> Text excerpt

◆ ◆ ◆ ◆ ◆

This feature will help to keep the machine secure, and it reduces vibration. The throat length is 18 inches.
It also comes with variable speed control. However, it only goes up to 1,500 SPM.
The Porter-Cable saw has a very impressive power rating. It also allows for beveled cuts with a tilting table.
It’s worth noting that the table tilts 45 degrees to left, but it only goes 15 degrees to the right.
This scroll saw works great with both pin-end and pinless blades. It also comes with an LED work lamp and an adjustable blower.
One downside to this saw is that the blade can slip. This will cause the blades to break if you don’t reset.
This is an annoyance, but it’s only minor. On the plus side, this saw comes with a three-year warranty.
- Very powerful 1.6-amp motor
- Comes with a stand
- Three-year warranty
- Comes with LED work lamp
- Has a lower max speed
- The bevel can be difficult to use
- Lots of blade slippage
The Bottom Line
You can make some really cool stuff with a scroll saw. They are safe and easy to use, even for children!
Scroll sawing is a killer hobby to get into. It doesn’t cost a fortune, and there’s not much cleanup involved.
You can use any piece of flat-bottomed wood with a scroll saw. And you can turn that plain old wood into incredible gifts for family and friends.
Best of luck with your scroll sawing!

◆ ◆ ◆ ◆ ◆

> What you will do
1 – Decide whether each statement agrees with the scroll saw review. Answer yes or no for each, and quote the words from the review that settle it.
(a) The table tilts 45 degrees in both directions.
(b) The saw can be used with both pin-end and pinless blades.
(c) The saw's top speed is 1,500 SPM.
2 – List everything the scroll saw review says the saw comes with.
3 – According to the scroll saw review, what is the saw's throat length?
The items that come after this scroll saw review have no connection to it.

◆ ◆ ◆ ◆ ◆

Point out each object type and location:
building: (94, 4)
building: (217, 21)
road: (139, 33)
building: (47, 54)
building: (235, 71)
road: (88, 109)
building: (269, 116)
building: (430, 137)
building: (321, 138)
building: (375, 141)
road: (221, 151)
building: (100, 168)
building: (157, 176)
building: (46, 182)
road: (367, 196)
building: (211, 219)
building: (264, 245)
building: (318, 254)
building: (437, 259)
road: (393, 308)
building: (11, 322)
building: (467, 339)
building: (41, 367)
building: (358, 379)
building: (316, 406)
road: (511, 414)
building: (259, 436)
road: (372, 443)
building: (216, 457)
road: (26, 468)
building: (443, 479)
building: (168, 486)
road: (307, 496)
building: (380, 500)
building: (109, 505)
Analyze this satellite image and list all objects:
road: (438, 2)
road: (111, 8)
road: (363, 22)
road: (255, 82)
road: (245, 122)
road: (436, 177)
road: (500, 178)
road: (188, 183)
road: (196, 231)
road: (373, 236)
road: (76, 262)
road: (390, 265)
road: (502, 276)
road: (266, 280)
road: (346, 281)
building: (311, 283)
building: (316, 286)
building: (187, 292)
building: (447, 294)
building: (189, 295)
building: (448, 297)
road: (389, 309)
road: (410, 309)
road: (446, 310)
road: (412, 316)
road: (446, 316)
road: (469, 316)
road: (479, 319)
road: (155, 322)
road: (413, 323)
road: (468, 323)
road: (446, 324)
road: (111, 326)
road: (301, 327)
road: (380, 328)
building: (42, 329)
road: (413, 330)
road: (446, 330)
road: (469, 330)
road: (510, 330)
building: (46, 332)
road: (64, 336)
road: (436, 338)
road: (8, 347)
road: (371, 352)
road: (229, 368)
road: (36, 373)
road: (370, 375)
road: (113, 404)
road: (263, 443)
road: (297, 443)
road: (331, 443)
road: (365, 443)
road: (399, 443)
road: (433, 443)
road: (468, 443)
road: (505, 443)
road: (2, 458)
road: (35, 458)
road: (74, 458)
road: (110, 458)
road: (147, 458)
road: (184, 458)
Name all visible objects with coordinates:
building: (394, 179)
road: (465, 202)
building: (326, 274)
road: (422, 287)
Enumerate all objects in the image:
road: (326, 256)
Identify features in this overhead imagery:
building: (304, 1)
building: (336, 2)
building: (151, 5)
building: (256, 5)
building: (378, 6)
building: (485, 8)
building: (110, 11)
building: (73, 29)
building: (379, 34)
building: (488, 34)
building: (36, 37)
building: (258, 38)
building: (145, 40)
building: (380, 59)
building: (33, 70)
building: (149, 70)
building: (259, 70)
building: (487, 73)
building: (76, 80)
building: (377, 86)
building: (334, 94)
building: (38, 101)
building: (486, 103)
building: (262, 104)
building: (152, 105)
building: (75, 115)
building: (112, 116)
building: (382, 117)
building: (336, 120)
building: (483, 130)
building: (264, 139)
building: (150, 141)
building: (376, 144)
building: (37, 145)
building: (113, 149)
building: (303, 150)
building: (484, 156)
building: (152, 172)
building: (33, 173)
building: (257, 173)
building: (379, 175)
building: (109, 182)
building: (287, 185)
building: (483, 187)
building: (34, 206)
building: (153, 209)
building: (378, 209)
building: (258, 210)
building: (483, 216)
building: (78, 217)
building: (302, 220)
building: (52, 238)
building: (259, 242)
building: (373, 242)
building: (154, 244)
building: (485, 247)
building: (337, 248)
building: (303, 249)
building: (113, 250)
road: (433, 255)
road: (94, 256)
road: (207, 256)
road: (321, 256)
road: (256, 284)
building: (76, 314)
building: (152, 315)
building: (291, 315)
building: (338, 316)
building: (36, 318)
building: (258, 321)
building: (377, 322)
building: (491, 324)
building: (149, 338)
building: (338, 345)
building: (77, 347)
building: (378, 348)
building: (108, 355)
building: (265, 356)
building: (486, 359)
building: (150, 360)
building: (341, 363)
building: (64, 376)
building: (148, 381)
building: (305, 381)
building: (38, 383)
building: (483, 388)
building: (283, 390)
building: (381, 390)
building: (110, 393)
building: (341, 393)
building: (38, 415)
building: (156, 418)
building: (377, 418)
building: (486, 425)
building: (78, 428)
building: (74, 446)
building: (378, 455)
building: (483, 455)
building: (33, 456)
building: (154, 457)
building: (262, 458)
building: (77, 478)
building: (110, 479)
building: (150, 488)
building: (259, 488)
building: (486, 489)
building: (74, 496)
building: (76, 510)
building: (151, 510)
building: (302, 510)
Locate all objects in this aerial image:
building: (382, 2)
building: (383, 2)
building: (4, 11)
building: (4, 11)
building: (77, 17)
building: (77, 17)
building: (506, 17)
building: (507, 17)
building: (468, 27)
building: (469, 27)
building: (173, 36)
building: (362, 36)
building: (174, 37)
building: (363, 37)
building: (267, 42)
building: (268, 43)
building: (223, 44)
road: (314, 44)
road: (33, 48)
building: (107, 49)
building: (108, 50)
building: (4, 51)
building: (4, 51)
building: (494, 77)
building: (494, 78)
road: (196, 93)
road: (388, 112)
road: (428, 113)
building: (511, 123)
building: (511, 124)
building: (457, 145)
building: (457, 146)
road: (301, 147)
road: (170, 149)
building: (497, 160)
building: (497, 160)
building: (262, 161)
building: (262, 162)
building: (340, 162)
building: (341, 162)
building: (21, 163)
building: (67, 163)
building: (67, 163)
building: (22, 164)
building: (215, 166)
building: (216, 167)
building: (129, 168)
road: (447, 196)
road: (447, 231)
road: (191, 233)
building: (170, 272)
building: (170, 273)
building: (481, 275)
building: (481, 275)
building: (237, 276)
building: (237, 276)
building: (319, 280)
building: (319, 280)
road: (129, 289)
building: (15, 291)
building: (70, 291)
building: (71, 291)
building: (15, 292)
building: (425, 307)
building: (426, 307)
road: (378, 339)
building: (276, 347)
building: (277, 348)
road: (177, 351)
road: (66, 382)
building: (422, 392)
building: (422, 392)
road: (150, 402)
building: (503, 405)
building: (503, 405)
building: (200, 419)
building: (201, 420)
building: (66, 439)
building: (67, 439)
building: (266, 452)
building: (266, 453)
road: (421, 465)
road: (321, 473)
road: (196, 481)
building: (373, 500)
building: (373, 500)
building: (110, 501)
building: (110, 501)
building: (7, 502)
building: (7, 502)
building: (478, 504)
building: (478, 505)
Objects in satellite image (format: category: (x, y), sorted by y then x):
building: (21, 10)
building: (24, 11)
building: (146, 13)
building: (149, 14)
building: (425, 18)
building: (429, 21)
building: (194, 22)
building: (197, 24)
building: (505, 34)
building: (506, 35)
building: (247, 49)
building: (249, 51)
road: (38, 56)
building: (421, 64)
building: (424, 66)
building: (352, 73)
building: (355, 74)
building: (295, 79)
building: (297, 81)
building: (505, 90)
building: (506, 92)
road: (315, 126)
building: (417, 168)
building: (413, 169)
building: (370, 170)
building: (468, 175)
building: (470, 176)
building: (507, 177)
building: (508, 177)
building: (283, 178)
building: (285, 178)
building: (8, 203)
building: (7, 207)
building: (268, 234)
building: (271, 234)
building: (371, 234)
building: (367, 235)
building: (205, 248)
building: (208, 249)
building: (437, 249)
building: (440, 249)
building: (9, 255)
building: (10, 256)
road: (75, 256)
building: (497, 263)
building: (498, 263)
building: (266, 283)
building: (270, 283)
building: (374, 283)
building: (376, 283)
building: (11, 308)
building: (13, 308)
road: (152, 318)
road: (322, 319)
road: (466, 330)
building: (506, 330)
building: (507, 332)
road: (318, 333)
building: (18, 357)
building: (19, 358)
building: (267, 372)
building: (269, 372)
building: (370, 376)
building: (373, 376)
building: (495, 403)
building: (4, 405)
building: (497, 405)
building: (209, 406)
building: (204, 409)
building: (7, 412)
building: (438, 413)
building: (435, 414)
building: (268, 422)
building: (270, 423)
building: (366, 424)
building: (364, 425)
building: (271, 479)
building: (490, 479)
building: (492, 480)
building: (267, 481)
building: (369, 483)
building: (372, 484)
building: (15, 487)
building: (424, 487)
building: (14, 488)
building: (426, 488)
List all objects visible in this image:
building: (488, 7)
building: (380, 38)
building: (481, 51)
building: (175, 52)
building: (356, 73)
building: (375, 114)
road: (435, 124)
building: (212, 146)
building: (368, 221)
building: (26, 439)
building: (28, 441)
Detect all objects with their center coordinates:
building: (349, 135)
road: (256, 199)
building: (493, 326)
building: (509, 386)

◆ ◆ ◆ ◆ ◆

> Task results
1 –
(a) No: "the table tilts 45 degrees to left, but it only goes 15 degrees to the right."
(b) Yes: "This scroll saw works great with both pin-end and pinless blades."
(c) Yes: "it only goes up to 1,500 SPM."

2 –
- Variable speed control
- An LED work lamp
- An adjustable blower
- A three-year warranty
- A stand

3 – The throat length is 18 inches.